- [INSTRUCTIONS]:
A: Using the passage on Libya's transition, decide whether each statement agrees with it: (i) the demonstrations on 11 February marked the second anniversary of the uprising; (ii) the Eastern region holds the biggest part of the country's oil fields; (iii) the truth and reconciliation commission has made steady progress since it was set up. Answer yes or no for each, quoting the words of the passage that settle it.
B: Reproduce the passage on Libya's transition from "Seven months afterwards, nothing" up to and including "by radical elements.", substituting "protests" for "demonstrations".

- [DOCUMENT EXCERPT]:
BEGIN
Seven months afterwards, nothing appears to have changed. Libyans, even more than their neighbours in other North-African countries, are frustrated by the slow pace of reform, as well as by the inability of the Government to put aside bickering and to curb extremists' and militias' violence that have sunk the country into dire unrest. Many inhabitants tried to convene this message through peaceful mass demonstrations that took place in the state's biggest cities on 11 February, celebrating the second anniversary of their particular uprising, despite fears that events could be hijacked by radical elements.

Moreover, an increasingly powerful federalist movement in the Eastern part of the country, where Benghazi lies and which concentrates the biggest part of the oil fields in the country and, therefore, the main source of revenue of its Government, is complicating the transition process. This region has felt somewhat marginalized for decades, both by Gaddafi's regime and by the authorities risen to power after the latter's ousting. This is understandable if we take into account that Libya has not always existed as a sole country, but was divided into three territories, claimed by some as nations, before its invasion by Italy: Cyrenaica in the east, Fezzan in the South/West and Tripolitania in the west. Most nationalists would like to re-establish the system put into place under King Idris until Gaddafi overthrew him. Some frustrated rogue activists, notably extremists accused of the Benghazi attacks of 9/11, have already resorted to violence. Many Libyans fear their demands will not be satisfied with mere semi/autonomy and believe the members of the movement will later demand full independence, dangerously following the same steps of their South/Sudanese brethren and thus plunging the country into another civil war. Growing federalism is, barring the Kurdish issue, precisely one of the issues other Arab countries have not had to tackle. Even though some think this problem will have to be debated one day, nearly nobody believes the time of these demands is right.

That is not the only division the country is confronted to. Both before and after the uprising, the country was divided into, on one hand the territories that were allied to Gaddafi, in cahoots with the leader and thus incredibly favoured by the regime, like his hometown Sirte and, on the other hand, the tyrant was for decades accused of neglecting and even sidelining other areas of the country, for instance Benghazi and its surroundings. And the abyss between victors and losers who one day fought together, the latter having escaped or being forced to face a dire marginalization, grows by the day. Just like that, transitional justice entailing true reconciliation is denied to nearly all citizens, notably because the work of the truth and reconciliation commission has stalled since its inception.
END
- [GIVEN INFORMATION]:
BEGIN
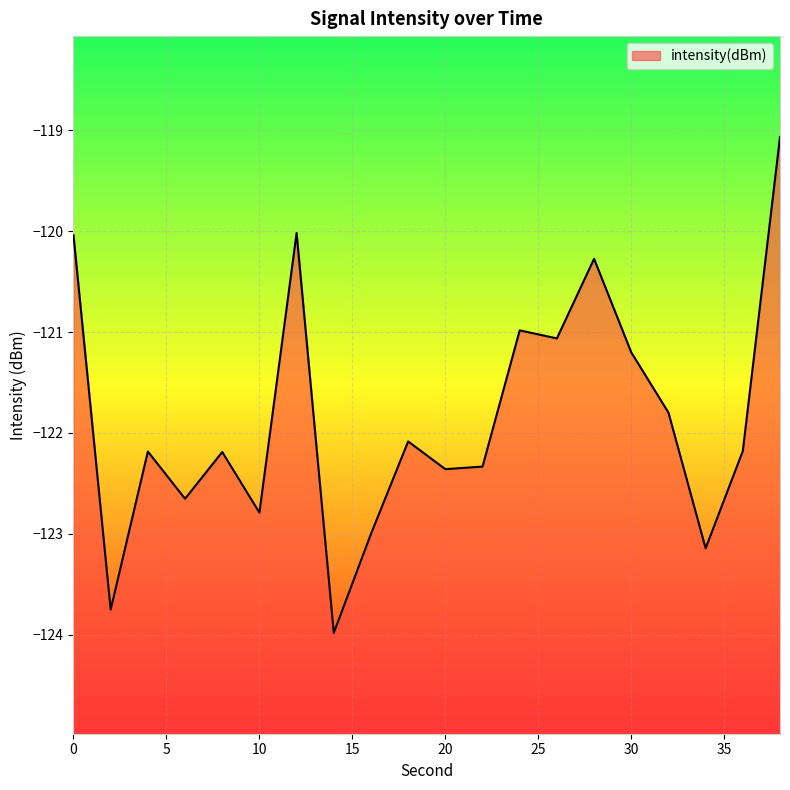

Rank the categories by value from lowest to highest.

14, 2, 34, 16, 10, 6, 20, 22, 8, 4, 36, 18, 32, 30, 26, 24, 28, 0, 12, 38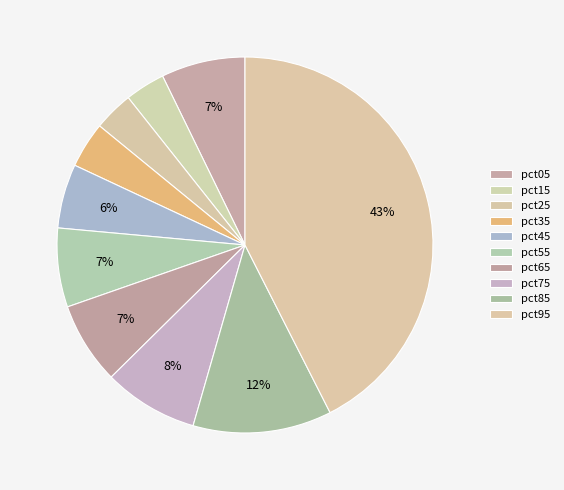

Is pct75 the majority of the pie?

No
END
- [ANSWERS FOR EACH ITEM]:
A:
(i) Yes: "celebrating the second anniversary of their particular uprising"
(ii) Yes: "concentrates the biggest part of the oil fields in the country"
(iii) No: "the work of the truth and reconciliation commission has stalled since its inception"

B:
Seven months afterwards, nothing appears to have changed. Libyans, even more than their neighbours in other North-African countries, are frustrated by the slow pace of reform, as well as by the inability of the Government to put aside bickering and to curb extremists' and militias' violence that have sunk the country into dire unrest. Many inhabitants tried to convene this message through peaceful mass protests that took place in the state's biggest cities on 11 February, celebrating the second anniversary of their particular uprising, despite fears that events could be hijacked by radical elements.